Quem tivesse um amor
Quem
tivesse um amor, nesta noite de lua, para tecer um pensamento tão belo quanto
as sombras prateadas que dançam sobre o chão, e lançá-lo ao vento, livre, como
uma prece silenciosa!
Quem
tivesse um amor - distante, certo, mas impossível - para se mirar no espelho
das lágrimas, e nelas encontrar consolo, e nelas se perder, até adormecer
envolto no luar, com o coração embriagado de saudade!
Quem
tivesse um amor, e, entre o mar que murmura segredos antigos e as estrelas que
guardam promessas eternas, partisse em um voo leve, por nuvens diáfanas, ora
sonhando, ora desperto, levado apenas pelo pulsar do amor, que não explica nem
se explica...
Quem
tivesse um amor, puro, sem dúvidas ou máculas, sem o peso do passado ou a
sombra do futuro: um amor que fosse ao mesmo tempo verdade e alegoria, um
instante suspenso onde o tempo não ousasse entrar.
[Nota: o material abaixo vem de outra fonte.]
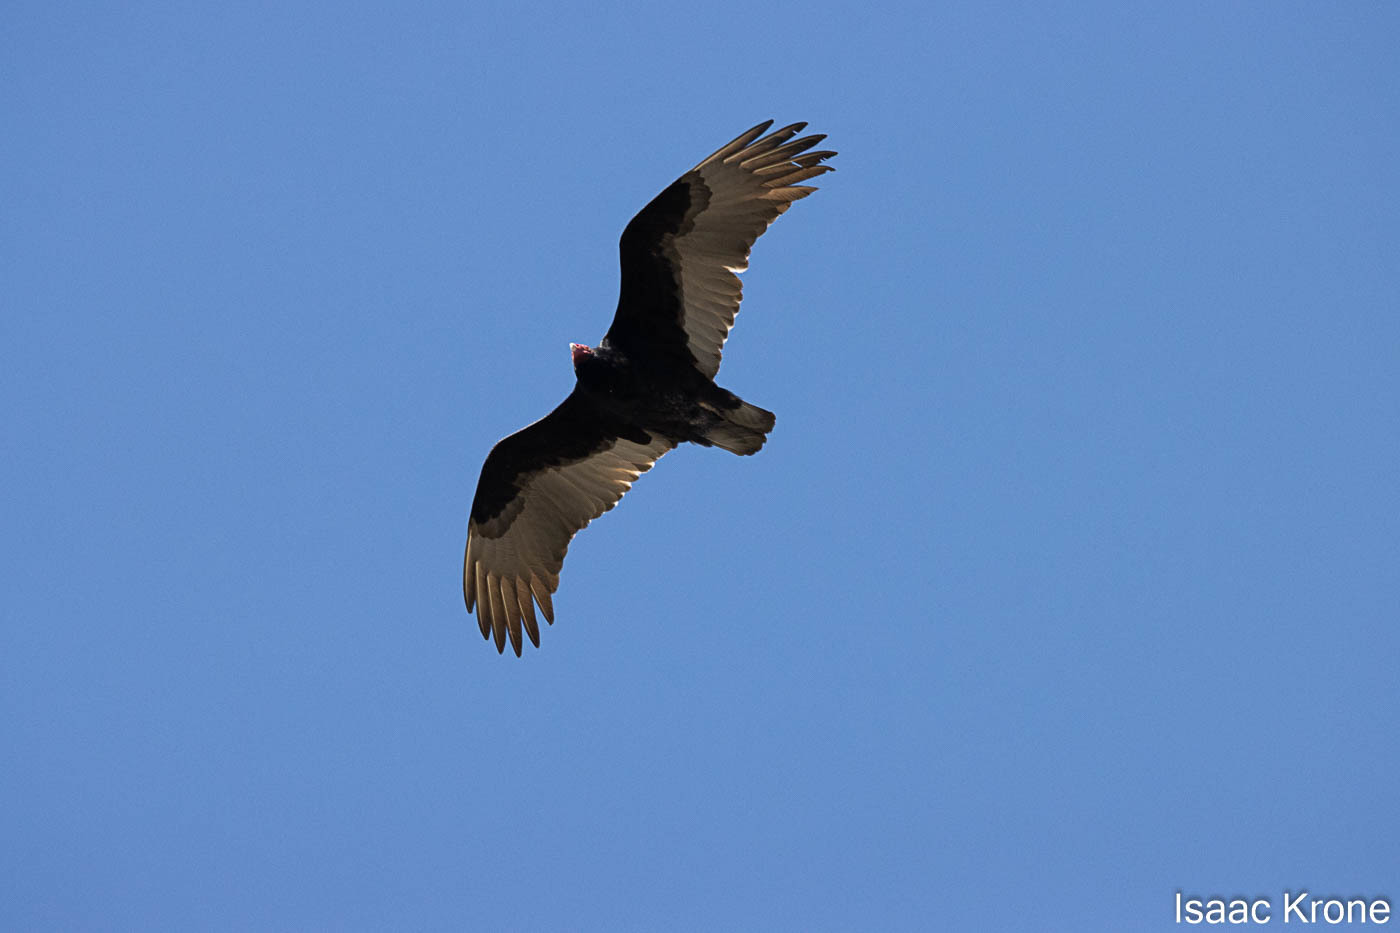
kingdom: Animalia
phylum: Chordata
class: Aves
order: Accipitriformes
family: Cathartidae
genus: Cathartes
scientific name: Cathartes aura
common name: Turkey vulture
Ah! Quem tivesse..., mas quem teve? Quem teria?
E,
nesta noite, sob o véu da lua cheia, o mundo parece conspirar para que o
coração sonhe. As ondas do mar, ao longe, cantam uma canção que ninguém
entende, mas que todos sentem.
As
estrelas, tão altas, parecem sussurrar que o amor, mesmo o impossível, é o que
faz a alma flutuar. E o vento, mensageiro incansável, leva os pensamentos dos
amantes para além do horizonte, onde talvez - quem sabe? - eles se encontrem,
ainda que só na esfera dos sonhos.
Quem
tivesse um amor assim, talvez visse, nas dobras do tempo, um instante em que o
mundo parou: uma tarde de outono em que duas mãos se tocaram, ou um olhar
trocado sob a chuva, ou uma palavra dita que nunca mais se apagou.
E,
nesse instante, o amor se fez eterno, mesmo que o corpo, frágil, tenha seguido
adiante, mesmo que a vida, cruel, tenha traçado outros caminhos.
Mas
o amor, esse amor sonhado, não vive de certezas. Ele é feito de ausências, de
silêncios, de esperas. É o vazio que se enche de poesia, é a dor que se
transforma em luz.
Quem
o teve, talvez não saiba que o teve. Quem o terá, talvez nunca o reconheça. E,
no entanto, é ele quem move as marés, quem acende as estrelas, quem faz o
coração insistir, mesmo quando tudo parece perdido.
Ó
lua, testemunha de tantos amores, conta-nos: quantos já sonharam assim?
Quantos, sob teu brilho, imaginaram um amor que não se explica, que não se
prende, que apenas é?
E
quantos, ao amanhecer, guardaram esse sonho no peito, para que ele os
acompanhe, como uma chama que não se apaga, mesmo quando o dia insiste em ser
comum?
Quem
tivesse um amor... Quem o tivesse, talvez não o soubesse. Mas, ao fechar os
olhos nesta noite de lua, sentiria, ainda que por um instante, que o universo
inteiro conspirou para que esse amor, mesmo impossível, fosse real.